Dass im Westen im Übrigen vielfach immer noch das Klischee vorherrsche, die chinesische Philosophie habe keine eigene Metaphysik entwickelt, hänge nicht zuletzt damit zusammen, dass dieses Bild zur Legitimation der christlichen Missionierung gedient habe: Die Jesuiten, die im 17. und 18. Jahrhundert die Rezeption chinesischer Philosophie in Europa prägten, hätten in den Konfuzianern "ihre Verbündeten gesehen und in den Daoisten und Buddhisten ihre Feinde – und haben dann diese beiden Denktraditionen zu Volksreligionen degradiert und gesagt: Die Konfuzianer sind sehr vernünftige Menschen – was ihnen fehlt, ist diese transzendente Ebene, das ist aber nicht schlimm, weil die können wir als Christen ihnen nach China bringen."
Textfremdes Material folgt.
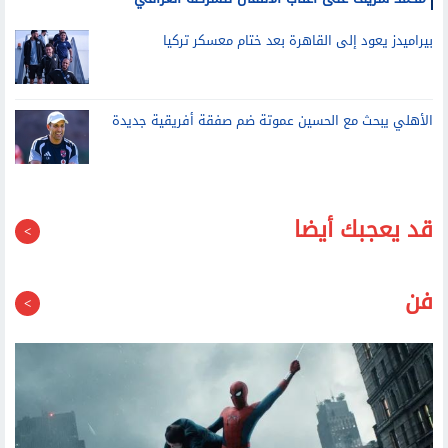
محمد شريف على أعتاب الانتقال للشرطة العراقي
بيراميدز يعود إلى القاهرة بعد ختام معسكر تركيا
الأهلي يبحث مع الحسين عموتة ضم صفقة أفريقية جديدة
قد يعجبك أيضا
فن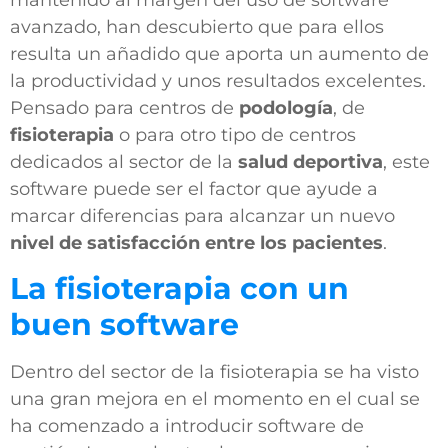
avanzado, han descubierto que para ellos
resulta un añadido que aporta un aumento de
la productividad y unos resultados excelentes.
Pensado para centros de
podología
, de
fisioterapia
o para otro tipo de centros
dedicados al sector de la
salud deportiva
, este
software puede ser el factor que ayude a
marcar diferencias para alcanzar un nuevo
nivel de satisfacción entre los pacientes
.
La fisioterapia con un
buen software
Dentro del sector de la fisioterapia se ha visto
una gran mejora en el momento en el cual se
ha comenzado a introducir software de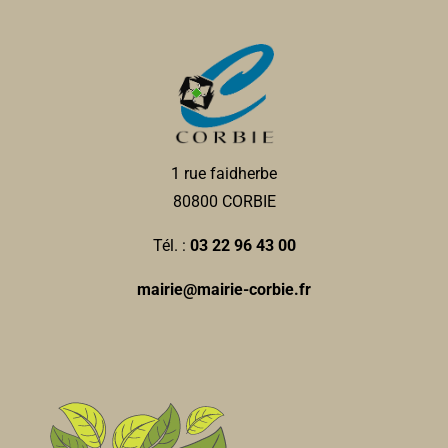
1 rue faidherbe
80800 CORBIE
Tél. :
03 22 96 43 00
mairie@mairie-corbie.fr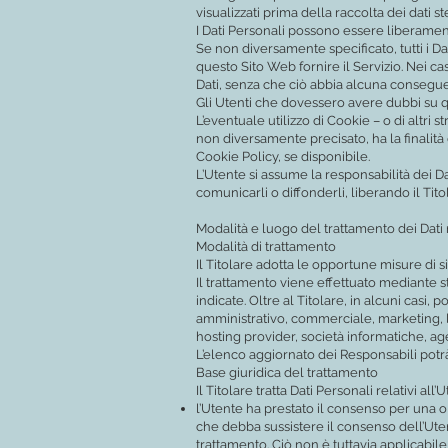
visualizzati prima della raccolta dei dati ste
I Dati Personali possono essere liberamente
Se non diversamente specificato, tutti i Da
questo Sito Web fornire il Servizio. Nei cas
Dati, senza che ciò abbia alcuna conseguenz
Gli Utenti che dovessero avere dubbi su qua
L’eventuale utilizzo di Cookie – o di altri 
non diversamente precisato, ha la finalità d
Cookie Policy, se disponibile.
L’Utente si assume la responsabilità dei Dat
comunicarli o diffonderli, liberando il Tito
Modalità e luogo del trattamento dei Dati 
Modalità di trattamento
Il Titolare adotta le opportune misure di s
Il trattamento viene effettuato mediante s
indicate. Oltre al Titolare, in alcuni casi
amministrativo, commerciale, marketing, lega
hosting provider, società informatiche, a
L’elenco aggiornato dei Responsabili potr
Base giuridica del trattamento
Il Titolare tratta Dati Personali relativi al
l’Utente ha prestato il consenso per una o 
che debba sussistere il consenso dell’Utent
trattamento. Ciò non è tuttavia applicabile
Buddhismus als Brücke zwischen West und Ost
Der Buddhismus verbreitete sich erst im 2. Jahrhundert nach Christus von Indien aus in China. Dabei habe er auch einiges an westlichem Gedankengut in die chinesische Philosophie eingeführt, wie man heute wisse: "Die Idee der vier Elemente, zum Beispiel – die etwas ganz anderes ist, als die fünf Elemente, die es spätestens seit dem 3. Jahrhundert vor Christus in China gegeben hat –, die wandert über den Buddhismus nach China."
Aber auch das Konzept hinter dem griechischen Wort "nómos" (Gesetz) sei so nach China gekommen. "Insofern verändert sich die chinesische Philosophie ab dem 2., 3. Jahrhundert in ganz erheblichem Maße – und da sind eine Reihe von Elementen drin, die bis nach Griechenland reichen."
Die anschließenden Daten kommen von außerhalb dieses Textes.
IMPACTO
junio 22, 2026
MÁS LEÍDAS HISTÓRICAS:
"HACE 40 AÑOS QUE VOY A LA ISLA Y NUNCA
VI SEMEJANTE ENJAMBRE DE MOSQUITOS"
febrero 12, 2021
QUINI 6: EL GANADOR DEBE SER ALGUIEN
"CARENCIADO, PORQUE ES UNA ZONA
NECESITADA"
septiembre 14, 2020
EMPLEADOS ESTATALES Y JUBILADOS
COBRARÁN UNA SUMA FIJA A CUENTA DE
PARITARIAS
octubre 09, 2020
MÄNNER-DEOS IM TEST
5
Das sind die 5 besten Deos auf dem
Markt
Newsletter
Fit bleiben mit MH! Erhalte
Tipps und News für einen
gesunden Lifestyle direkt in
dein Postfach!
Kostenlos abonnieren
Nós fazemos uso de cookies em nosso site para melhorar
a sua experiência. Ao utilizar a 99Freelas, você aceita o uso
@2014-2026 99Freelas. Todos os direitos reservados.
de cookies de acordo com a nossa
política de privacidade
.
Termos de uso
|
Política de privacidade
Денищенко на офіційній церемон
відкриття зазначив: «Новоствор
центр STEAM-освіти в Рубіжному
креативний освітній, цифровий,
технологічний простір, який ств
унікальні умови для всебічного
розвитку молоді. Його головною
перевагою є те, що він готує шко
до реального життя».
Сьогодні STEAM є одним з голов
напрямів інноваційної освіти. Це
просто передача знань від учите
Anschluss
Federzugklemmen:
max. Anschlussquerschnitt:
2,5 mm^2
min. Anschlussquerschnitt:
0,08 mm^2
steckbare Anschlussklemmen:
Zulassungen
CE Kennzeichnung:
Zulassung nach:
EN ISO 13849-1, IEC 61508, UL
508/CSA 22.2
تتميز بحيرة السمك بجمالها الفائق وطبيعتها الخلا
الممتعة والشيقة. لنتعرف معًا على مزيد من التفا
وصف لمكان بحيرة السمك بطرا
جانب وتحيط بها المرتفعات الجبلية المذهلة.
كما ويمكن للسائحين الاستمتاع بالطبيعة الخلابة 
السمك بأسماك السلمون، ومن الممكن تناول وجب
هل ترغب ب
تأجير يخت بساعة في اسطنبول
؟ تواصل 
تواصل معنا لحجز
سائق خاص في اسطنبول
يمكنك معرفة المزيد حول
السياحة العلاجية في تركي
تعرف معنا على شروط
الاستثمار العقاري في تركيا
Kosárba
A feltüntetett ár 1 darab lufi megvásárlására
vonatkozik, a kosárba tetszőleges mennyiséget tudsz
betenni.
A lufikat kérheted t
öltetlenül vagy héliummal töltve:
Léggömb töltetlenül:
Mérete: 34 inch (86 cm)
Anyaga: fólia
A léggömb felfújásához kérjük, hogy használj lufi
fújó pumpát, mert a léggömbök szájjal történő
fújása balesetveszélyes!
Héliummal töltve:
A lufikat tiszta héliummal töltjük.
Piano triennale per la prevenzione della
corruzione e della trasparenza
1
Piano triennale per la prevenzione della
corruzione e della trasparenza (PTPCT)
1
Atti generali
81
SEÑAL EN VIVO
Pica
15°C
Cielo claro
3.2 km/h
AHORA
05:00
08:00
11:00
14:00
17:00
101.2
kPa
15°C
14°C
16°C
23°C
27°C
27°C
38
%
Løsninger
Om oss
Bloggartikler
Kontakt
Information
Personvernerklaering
Letztlich sei das zwar historisch nur schwer nachzuweisen, van Ess hält es aber durchaus für möglich, dass Parallelen im europäischen Denken – etwa die Idee des Pneumas bei den antiken Stoikern – mit einem Kulturaustausch zu tun hätten: "Nachdem ich mich jetzt fast 40 Jahre mit China beschäftigt habe, glaube ich immer stärker, dass die Welt auch im Altertum schon stärker verbunden ist, als wir so denken, und dass in der Tat bestimmte Ideen über die Seidenstraße von Ost nach West gewandert sind."
Allerdings seien dabei immer nur "Bruchstücke" übermittelt worden, die sich dann in andere Richtungen entwickelt hätten: Am Ende sei "das chinesische Koordinatensystem eben doch ein anderes als das westliche."